New research by IER and Ecorys for the Department for Education (DfE) finds that recruitment and retention issues and rising numbers of Education, Health and Care Plans (EHCPs) contribute to a vicious cycle of unmet demand for Educational Psychology Services.

Using a mixed methods approach, the research aimed to understand the demand for educational psychology services and their impact. The research found that Educational Psychologists (EPs) deliver an important and valued service, providing unique functions as part of a complex system of support for children and young people. Capacity, primarily driven by the rise in EHCP numbers combined with recruitment and retention issues, has become an increasingly pressing issue and was consistently identified as the main barrier to delivering the most effective service. A vicious cycle was identified in which the need for EPs to prioritise EHCPs reduced the time available for early intervention work and whole-school advisory work.
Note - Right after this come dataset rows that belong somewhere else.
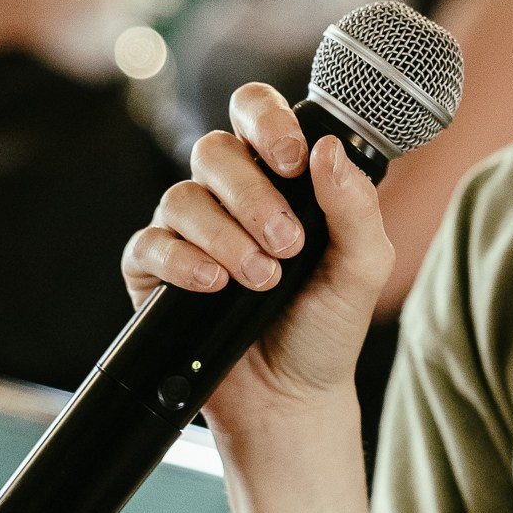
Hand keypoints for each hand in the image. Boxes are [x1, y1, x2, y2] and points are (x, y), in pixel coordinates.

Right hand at [121, 83, 393, 428]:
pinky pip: (150, 244)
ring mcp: (188, 231)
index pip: (256, 114)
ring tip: (262, 278)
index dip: (268, 122)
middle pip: (214, 150)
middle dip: (252, 194)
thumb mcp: (361, 267)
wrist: (290, 398)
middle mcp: (228, 195)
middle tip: (287, 243)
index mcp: (277, 177)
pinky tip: (214, 284)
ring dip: (226, 236)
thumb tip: (328, 150)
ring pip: (182, 196)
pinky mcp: (154, 271)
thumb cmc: (326, 328)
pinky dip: (183, 261)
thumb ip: (354, 207)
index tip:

Without this early intervention, the issues experienced by the child or young person can intensify, leading them to need an EHCP and placing further pressure on EPs’ capacity to engage in early intervention and systemic work.

The research examined various potential solutions to these issues, concluding that purely supply-side interventions designed to increase the size of the Educational Psychology workforce were unlikely to address these issues alone and that they needed to be combined with demand focused interventions to ensure the sustainability of the system.

This work built on previous work by IER for DfE in 2019.